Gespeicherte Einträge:
# # #

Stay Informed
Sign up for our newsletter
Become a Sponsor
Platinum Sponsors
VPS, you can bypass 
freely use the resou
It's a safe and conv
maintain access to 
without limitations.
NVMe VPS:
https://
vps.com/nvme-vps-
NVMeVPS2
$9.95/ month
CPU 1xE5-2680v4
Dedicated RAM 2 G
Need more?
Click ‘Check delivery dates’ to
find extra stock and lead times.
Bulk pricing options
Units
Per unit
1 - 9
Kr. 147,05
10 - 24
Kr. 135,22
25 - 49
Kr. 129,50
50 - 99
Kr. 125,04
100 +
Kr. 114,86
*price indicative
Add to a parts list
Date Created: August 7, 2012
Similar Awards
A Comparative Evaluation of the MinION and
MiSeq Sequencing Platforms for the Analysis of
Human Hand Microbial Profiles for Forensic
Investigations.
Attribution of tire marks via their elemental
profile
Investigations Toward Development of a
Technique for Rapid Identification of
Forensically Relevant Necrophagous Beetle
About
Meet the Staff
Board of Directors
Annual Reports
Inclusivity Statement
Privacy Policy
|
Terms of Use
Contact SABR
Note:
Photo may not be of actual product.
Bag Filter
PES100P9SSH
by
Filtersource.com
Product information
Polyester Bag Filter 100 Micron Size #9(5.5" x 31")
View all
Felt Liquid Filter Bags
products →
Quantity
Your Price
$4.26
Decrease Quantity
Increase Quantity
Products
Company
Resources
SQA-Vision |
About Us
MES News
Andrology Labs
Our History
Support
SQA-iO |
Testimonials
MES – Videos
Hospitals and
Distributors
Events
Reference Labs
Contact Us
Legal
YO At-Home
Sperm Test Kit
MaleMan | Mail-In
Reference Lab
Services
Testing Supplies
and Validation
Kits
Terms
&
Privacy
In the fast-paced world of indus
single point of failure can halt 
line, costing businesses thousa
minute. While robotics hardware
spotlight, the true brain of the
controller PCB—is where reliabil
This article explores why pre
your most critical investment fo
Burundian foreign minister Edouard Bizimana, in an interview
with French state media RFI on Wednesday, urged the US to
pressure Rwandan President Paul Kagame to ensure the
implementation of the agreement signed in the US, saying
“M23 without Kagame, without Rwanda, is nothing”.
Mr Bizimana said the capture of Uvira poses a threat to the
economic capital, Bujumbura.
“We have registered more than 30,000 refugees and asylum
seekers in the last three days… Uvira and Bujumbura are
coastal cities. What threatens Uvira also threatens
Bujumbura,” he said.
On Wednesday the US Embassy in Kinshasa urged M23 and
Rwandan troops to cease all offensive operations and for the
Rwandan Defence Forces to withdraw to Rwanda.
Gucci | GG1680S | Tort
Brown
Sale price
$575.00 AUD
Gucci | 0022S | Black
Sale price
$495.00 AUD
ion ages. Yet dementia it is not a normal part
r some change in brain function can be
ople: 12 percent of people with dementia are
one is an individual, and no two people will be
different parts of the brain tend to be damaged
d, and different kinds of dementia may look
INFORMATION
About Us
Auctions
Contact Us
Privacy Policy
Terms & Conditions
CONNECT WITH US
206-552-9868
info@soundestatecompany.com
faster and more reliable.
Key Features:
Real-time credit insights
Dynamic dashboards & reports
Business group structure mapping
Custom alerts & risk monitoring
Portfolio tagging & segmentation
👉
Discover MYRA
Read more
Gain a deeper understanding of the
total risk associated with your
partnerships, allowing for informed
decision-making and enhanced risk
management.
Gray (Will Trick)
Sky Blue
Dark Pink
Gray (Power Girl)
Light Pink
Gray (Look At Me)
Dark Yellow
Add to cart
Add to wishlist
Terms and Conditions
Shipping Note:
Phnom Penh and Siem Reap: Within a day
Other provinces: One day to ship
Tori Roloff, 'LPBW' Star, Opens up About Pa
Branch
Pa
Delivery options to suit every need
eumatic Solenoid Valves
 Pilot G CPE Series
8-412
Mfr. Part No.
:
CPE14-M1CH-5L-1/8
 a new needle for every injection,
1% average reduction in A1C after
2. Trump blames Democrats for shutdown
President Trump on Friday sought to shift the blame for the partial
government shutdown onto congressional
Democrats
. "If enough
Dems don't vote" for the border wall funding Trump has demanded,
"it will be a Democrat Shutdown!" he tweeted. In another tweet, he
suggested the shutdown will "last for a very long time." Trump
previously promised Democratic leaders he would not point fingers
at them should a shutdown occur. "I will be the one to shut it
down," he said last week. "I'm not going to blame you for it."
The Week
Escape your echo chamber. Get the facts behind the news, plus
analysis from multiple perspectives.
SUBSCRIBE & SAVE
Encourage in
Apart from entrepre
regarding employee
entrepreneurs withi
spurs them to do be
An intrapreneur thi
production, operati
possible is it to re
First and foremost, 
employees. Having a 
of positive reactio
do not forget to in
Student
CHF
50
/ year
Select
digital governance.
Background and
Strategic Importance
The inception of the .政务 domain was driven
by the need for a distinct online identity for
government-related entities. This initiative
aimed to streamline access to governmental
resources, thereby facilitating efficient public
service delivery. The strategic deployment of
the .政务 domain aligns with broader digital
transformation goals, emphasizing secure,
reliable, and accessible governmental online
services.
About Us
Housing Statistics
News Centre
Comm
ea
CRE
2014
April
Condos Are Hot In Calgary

# # #

(Aufgabe): Schreib alle Zeilen oben noch einmal ab und setze dabei überall "Filter Sack" an die Stelle von "Bag Filter". Alles andere bleibt gleich.

(Antwort):
Stay Informed
Sign up for our newsletter
Become a Sponsor
Platinum Sponsors
VPS, you can bypass 
freely use the resou
It's a safe and conv
maintain access to 
without limitations.
NVMe VPS:
https://
vps.com/nvme-vps-
NVMeVPS2
$9.95/ month
CPU 1xE5-2680v4
Dedicated RAM 2 G
Need more?
Click ‘Check delivery dates’ to
find extra stock and lead times.
Bulk pricing options
Units
Per unit
1 - 9
Kr. 147,05
10 - 24
Kr. 135,22
25 - 49
Kr. 129,50
50 - 99
Kr. 125,04
100 +
Kr. 114,86
*price indicative
Add to a parts list
Date Created: August 7, 2012
Similar Awards
A Comparative Evaluation of the MinION and
MiSeq Sequencing Platforms for the Analysis of
Human Hand Microbial Profiles for Forensic
Investigations.
Attribution of tire marks via their elemental
profile
Investigations Toward Development of a
Technique for Rapid Identification of
Forensically Relevant Necrophagous Beetle
About
Meet the Staff
Board of Directors
Annual Reports
Inclusivity Statement
Privacy Policy
|
Terms of Use
Contact SABR
Note:
Photo may not be of actual product.
Filter Sack
PES100P9SSH
by
Filtersource.com
Product information
Polyester Filter Sack 100 Micron Size #9(5.5" x 31")
View all
Felt Liquid Filter Bags
products →
Quantity
Your Price
$4.26
Decrease Quantity
Increase Quantity
Products
Company
Resources
SQA-Vision |
About Us
MES News
Andrology Labs
Our History
Support
SQA-iO |
Testimonials
MES – Videos
Hospitals and
Distributors
Events
Reference Labs
Contact Us
Legal
YO At-Home
Sperm Test Kit
MaleMan | Mail-In
Reference Lab
Services
Testing Supplies
and Validation
Kits
Terms
&
Privacy
In the fast-paced world of indus
single point of failure can halt 
line, costing businesses thousa
minute. While robotics hardware
spotlight, the true brain of the
controller PCB—is where reliabil
This article explores why pre
your most critical investment fo
Burundian foreign minister Edouard Bizimana, in an interview
with French state media RFI on Wednesday, urged the US to
pressure Rwandan President Paul Kagame to ensure the
implementation of the agreement signed in the US, saying
“M23 without Kagame, without Rwanda, is nothing”.
Mr Bizimana said the capture of Uvira poses a threat to the
economic capital, Bujumbura.
“We have registered more than 30,000 refugees and asylum
seekers in the last three days… Uvira and Bujumbura are
coastal cities. What threatens Uvira also threatens
Bujumbura,” he said.
On Wednesday the US Embassy in Kinshasa urged M23 and
Rwandan troops to cease all offensive operations and for the
Rwandan Defence Forces to withdraw to Rwanda.
Gucci | GG1680S | Tort
Brown
Sale price
$575.00 AUD
Gucci | 0022S | Black
Sale price
$495.00 AUD
ion ages. Yet dementia it is not a normal part
r some change in brain function can be
ople: 12 percent of people with dementia are
one is an individual, and no two people will be
different parts of the brain tend to be damaged
d, and different kinds of dementia may look
INFORMATION
About Us
Auctions
Contact Us
Privacy Policy
Terms & Conditions
CONNECT WITH US
206-552-9868
info@soundestatecompany.com
faster and more reliable.
Key Features:
Real-time credit insights
Dynamic dashboards & reports
Business group structure mapping
Custom alerts & risk monitoring
Portfolio tagging & segmentation
👉
Discover MYRA
Read more
Gain a deeper understanding of the
total risk associated with your
partnerships, allowing for informed
decision-making and enhanced risk
management.
Gray (Will Trick)
Sky Blue
Dark Pink
Gray (Power Girl)
Light Pink
Gray (Look At Me)
Dark Yellow
Add to cart
Add to wishlist
Terms and Conditions
Shipping Note:
Phnom Penh and Siem Reap: Within a day
Other provinces: One day to ship
Tori Roloff, 'LPBW' Star, Opens up About Pa
Branch
Pa
Delivery options to suit every need
eumatic Solenoid Valves
 Pilot G CPE Series
8-412
Mfr. Part No.
:
CPE14-M1CH-5L-1/8
 a new needle for every injection,
1% average reduction in A1C after
2. Trump blames Democrats for shutdown
President Trump on Friday sought to shift the blame for the partial
government shutdown onto congressional
Democrats
. "If enough
Dems don't vote" for the border wall funding Trump has demanded,
"it will be a Democrat Shutdown!" he tweeted. In another tweet, he
suggested the shutdown will "last for a very long time." Trump
previously promised Democratic leaders he would not point fingers
at them should a shutdown occur. "I will be the one to shut it
down," he said last week. "I'm not going to blame you for it."
The Week
Escape your echo chamber. Get the facts behind the news, plus
analysis from multiple perspectives.
SUBSCRIBE & SAVE
Encourage in
Apart from entrepre
regarding employee
entrepreneurs withi
spurs them to do be
An intrapreneur thi
production, operati
possible is it to re
First and foremost, 
employees. Having a 
of positive reactio
do not forget to in
Student
CHF
50
/ year
Select
digital governance.
Background and
Strategic Importance
The inception of the .政务 domain was driven
by the need for a distinct online identity for
government-related entities. This initiative
aimed to streamline access to governmental
resources, thereby facilitating efficient public
service delivery. The strategic deployment of
the .政务 domain aligns with broader digital
transformation goals, emphasizing secure,
reliable, and accessible governmental online
services.
About Us
Housing Statistics
News Centre
Comm
ea
CRE
2014
April
Condos Are Hot In Calgary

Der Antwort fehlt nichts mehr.